As an example you can try yourself. Drive on the highway for a bit and note the mileage after resetting the mpg display. Then accelerate hard, and note how quickly the mpg decreases. You can cruise for 30 minutes and have teh display read 25mpg. Then accelerate from 60 to 80 and drive at 80 for one minute, the overall mpg will fall to a much lower number. Whenever I see this, it makes me feel like I wasted my 30 minutes of conservative driving.
 

·
Registered
Joined
·
4,077 Posts
Yea I know what you mean... I've been trying to drive with a light foot but whenever I get on the highway at rush hour you have to accel quickly here or you get run over.... I loose any gains.
 

·
Registered
Joined
·
161 Posts
Wow, that g-tech is a pretty neat toy. It would be interesting what kind of results it would show. Especially with the tire pressures.

Just out of curiousity, where do ya get 100 octane gas?? Boy you could use that for all kinds of things...fuel additives, air filters, ect. Question is how much time do you have on your hands...


Good stuff already though...thanks!
 

·
Registered
Joined
·
438 Posts
Union 76 sells 104 at some stations, usually out of one pump. It's just a bit over $4 per gallon near me. I have used it in the S2000 a few times because I was worried about detonation after I got the S/C.
 

·
Registered
Joined
·
29 Posts
MightyMo,

Thanks for the info on the tests and 87 vs 91 gas.
It helped to put me at ease a bit about the less than stellar mpg that I've gotten to date.

Since my MO only has 1260 miles on it, maybe its just taking awhile to "break-in".

Until this last week, I was only getting 15 mpg at best....and that is with about 50/50 highway and surface street driving. It's just now starting to climb up to the 16.5 and above range.

I have yet to take it out for a good long road trip to see what kind of numbers I get for strictly highway travel.
 

·
Registered
Joined
·
485 Posts
Discussion Starter #16
I've found driving style really makes a BIG impact on things, and the CVT does take a while to learn.

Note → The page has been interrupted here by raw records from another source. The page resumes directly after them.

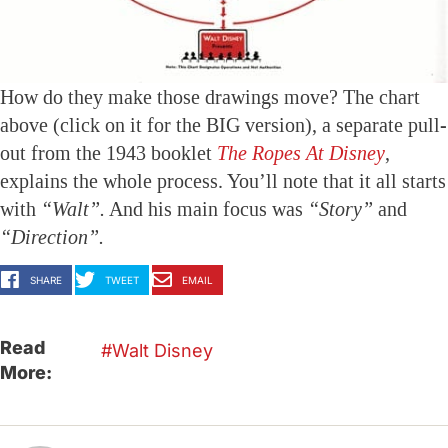
How do they make those drawings move? The chart
above (click on it for the BIG version), a separate pull-
out from the 1943 booklet
The Ropes At Disney
,
explains the whole process. You’ll note that it all starts
with
“Walt”.
And his main focus was
“Story”
and
“Direction”.
SHARE
TWEET
EMAIL
Read
Walt Disney
More: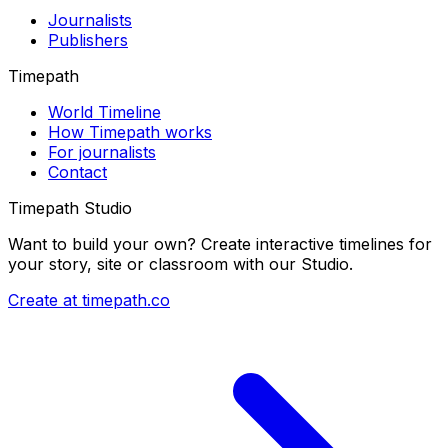
Journalists
Publishers
Timepath
World Timeline
How Timepath works
For journalists
Contact
Timepath Studio
Want to build your own? Create interactive timelines for
your story, site or classroom with our Studio.
Create at timepath.co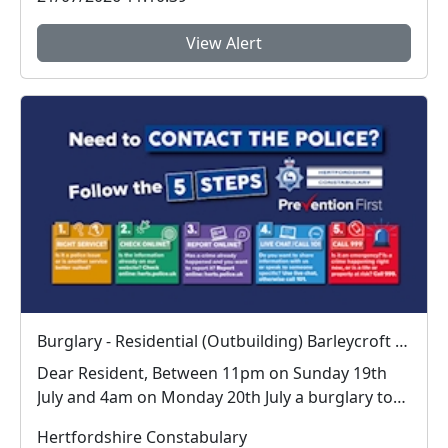
View Alert
Burglary - Residential (Outbuilding) Barleycroft Waterford
Dear Resident, Between 11pm on Sunday 19th
July and 4am on Monday 20th July a burglary to
an ...
Hertfordshire Constabulary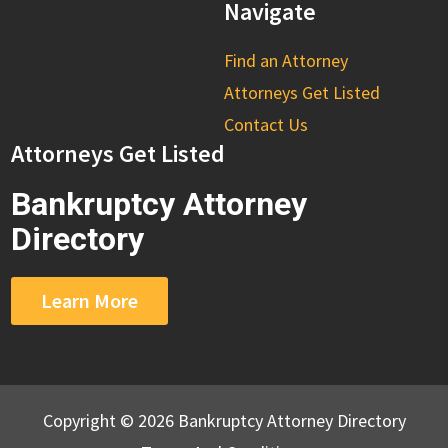
Navigate
Find an Attorney
Attorneys Get Listed
Contact Us
Attorneys Get Listed
Bankruptcy Attorney
Directory
Learn More
Copyright © 2026 Bankruptcy Attorney Directory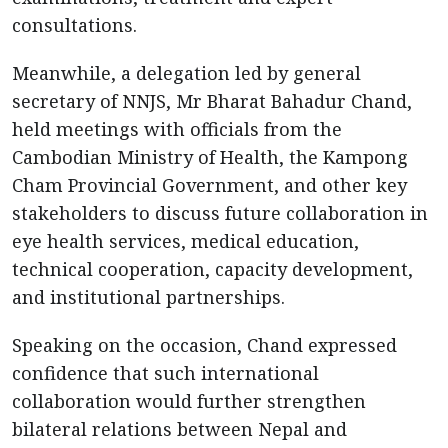
consultations.
Meanwhile, a delegation led by general
secretary of NNJS, Mr Bharat Bahadur Chand,
held meetings with officials from the
Cambodian Ministry of Health, the Kampong
Cham Provincial Government, and other key
stakeholders to discuss future collaboration in
eye health services, medical education,
technical cooperation, capacity development,
and institutional partnerships.
Speaking on the occasion, Chand expressed
confidence that such international
collaboration would further strengthen
bilateral relations between Nepal and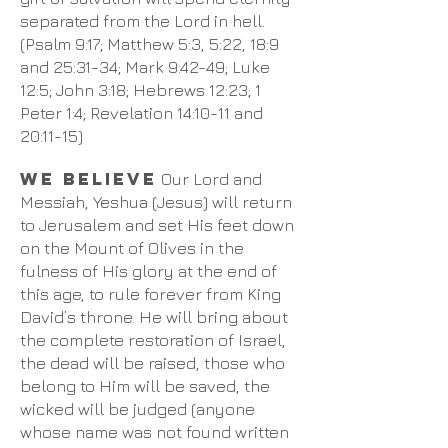
separated from the Lord in hell.
(Psalm 9:17; Matthew 5:3, 5:22, 18:9
and 25:31-34; Mark 9:42-49; Luke
12:5; John 3:18; Hebrews 12:23; 1
Peter 1:4; Revelation 14:10-11 and
20:11-15)
We believe
Our Lord and
Messiah, Yeshua (Jesus) will return
to Jerusalem and set His feet down
on the Mount of Olives in the
fulness of His glory at the end of
this age, to rule forever from King
David’s throne. He will bring about
the complete restoration of Israel,
the dead will be raised, those who
belong to Him will be saved, the
wicked will be judged (anyone
whose name was not found written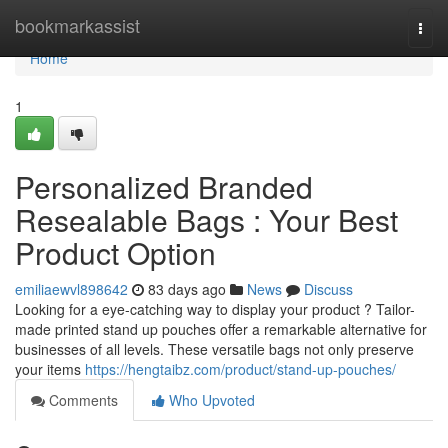
Home
bookmarkassist
Togg
navi
Home
1
Personalized Branded
Resealable Bags : Your Best
Product Option
emiliaewvl898642
83 days ago
News
Discuss
Looking for a eye-catching way to display your product ? Tailor-
made printed stand up pouches offer a remarkable alternative for
businesses of all levels. These versatile bags not only preserve
your items
https://hengtaibz.com/product/stand-up-pouches/
Comments
Who Upvoted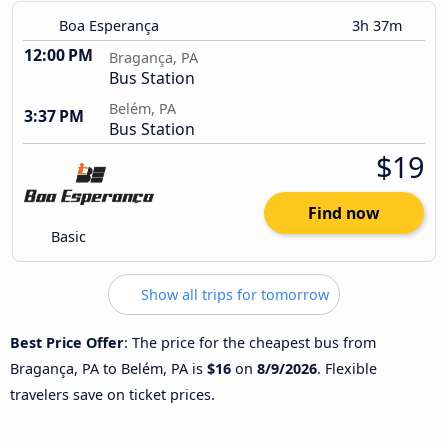
Boa Esperança
3h 37m
12:00 PM
Bragança, PA
Bus Station
Belém, PA
3:37 PM
Bus Station
$19
Find now
Basic
Show all trips for tomorrow
Best Price Offer
: The price for the cheapest bus from
Bragança, PA to Belém, PA is
$16
on
8/9/2026
. Flexible
travelers save on ticket prices.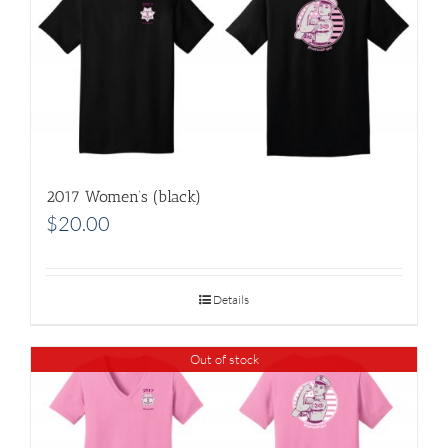
2017 Women’s (black)
$
20.00
Details
Out of stock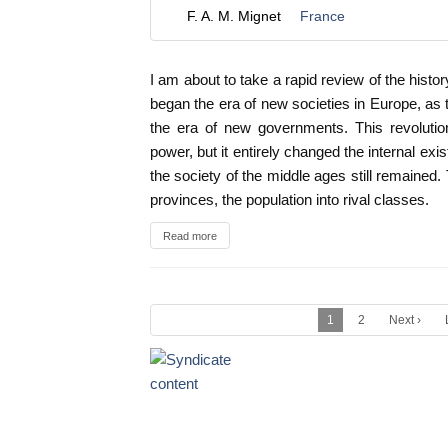
F. A. M. Mignet
France
I am about to take a rapid review of the histo
began the era of new societies in Europe, as 
the era of new governments. This revolution
power, but it entirely changed the internal exi
the society of the middle ages still remained.
provinces, the population into rival classes.
Read more
1
2
Next ›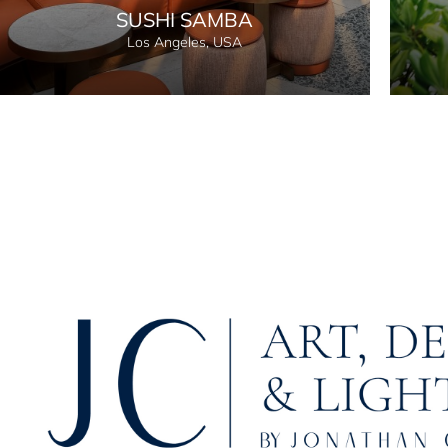
SUSHI SAMBA
Los Angeles, USA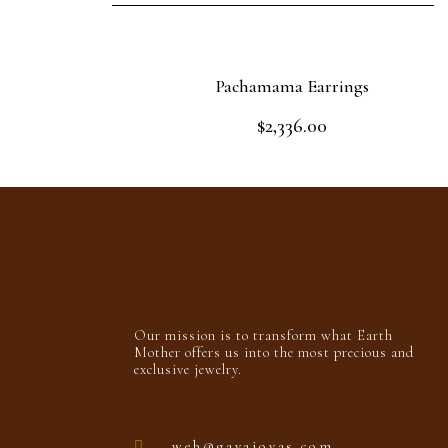
Pachamama Earrings
$
2,336.00
Rated
0
out
Add to cart
of
5
Our mission is to transform what Earth
Mother offers us into the most precious and
exclusive jewelry.
web@gayajoyas.com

For instance, when accelerating, it's natural to gradually keep pressing on the throttle more and more to keep the RPMs rising to provide the 'normal' audio feedback of acceleration. No no no, press it enough to accelerate but keep the engine under 2K RPM. Especially once the torque converter locks up at 18MPH you can ride the motor at 1.5K RPM up to freeway speeds.
 

·
Registered
Joined
·
170 Posts
Thanks for all your research MightyMo! Very interesting and informative.

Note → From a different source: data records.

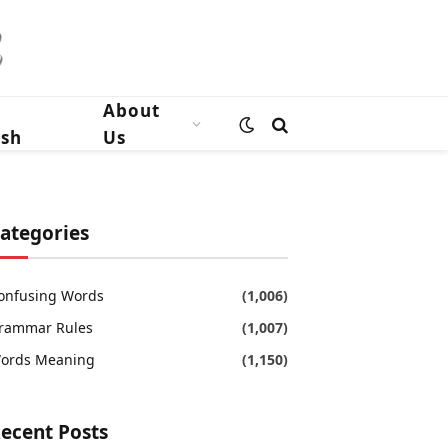
n
About
ish
Us
ategories
onfusing Words
(1,006)
rammar Rules
(1,007)
ords Meaning
(1,150)
ecent Posts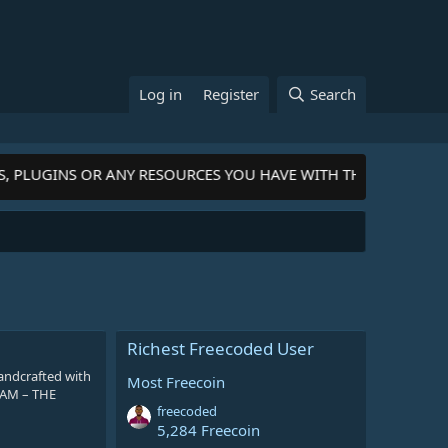
Log in
Register
Search
S, PLUGINS OR ANY RESOURCES YOU HAVE WITH THE COMMUNIT
Richest Freecoded User
andcrafted with
Most Freecoin
GRAM – THE
freecoded
5,284 Freecoin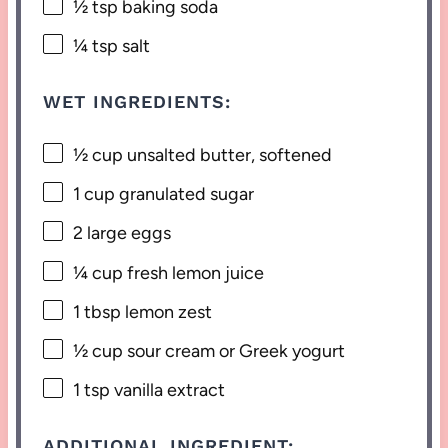
½ tsp
baking soda
¼ tsp
salt
WET INGREDIENTS:
½ cup
unsalted butter, softened
1 cup
granulated sugar
2
large eggs
¼ cup
fresh lemon juice
1 tbsp
lemon zest
½ cup
sour cream or Greek yogurt
1 tsp
vanilla extract
ADDITIONAL INGREDIENT: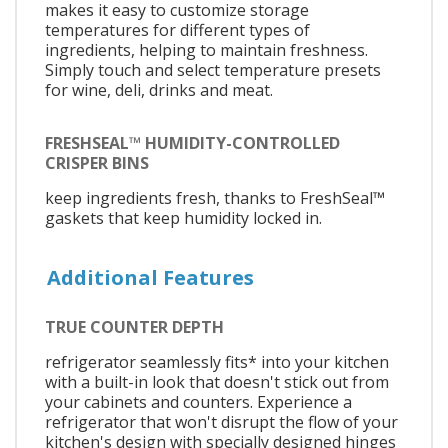
makes it easy to customize storage
temperatures for different types of
ingredients, helping to maintain freshness.
Simply touch and select temperature presets
for wine, deli, drinks and meat.
FRESHSEAL™ HUMIDITY-CONTROLLED
CRISPER BINS
keep ingredients fresh, thanks to FreshSeal™
gaskets that keep humidity locked in.
Additional Features
TRUE COUNTER DEPTH
refrigerator seamlessly fits* into your kitchen
with a built-in look that doesn't stick out from
your cabinets and counters. Experience a
refrigerator that won't disrupt the flow of your
kitchen's design with specially designed hinges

I'm looking forward to your study on the impact of variables in tire pressure on MPG.

Many Thanks!
 

·
Registered
Joined
·
4,077 Posts
I agree MightyMo. That is exactly how I typically drive.... just under 2k to my desired speed. I find that I am happy its "daily" acceleration with light throttle input.
 

·
Registered
Joined
·
485 Posts
Discussion Starter #19
Considering all the recent posts about pinging with low octane fuel I thought I would wake this old thread up and give an update:

With our pathetic 91 octane CA fuel I very very occationally get brief pinging when juuuust at the right speed, like minimum rpm at 20MPH as the torque converter locks up and the ECU ends up asking more from the throttle than it should and lugs & pings the motor. It stops almost instantly and is very hard to reproduce. My assumption is that this is a weak spot in the ECU fuel/throttle maps and since it's so infrequent (once a month maybe) I don't worry about it.

However, with 87 octane, I get this transient pinging far more often, usually a couple times a week it'll bite me. For this reason I have totally stopped using 87 octane and gone back to 91.
 

·
Registered
Joined
·
1,477 Posts
Since the gas price went nuts many months ago, I switched to 89 octane (mid-grade). I had only used 93 before and have listened for pings but not found any. The only report is a loss of 1-MPG.
When high test gets back to 1.80 a gallon I'll switch but for now 89 octane seams to work OK over here in Georgia without any pings.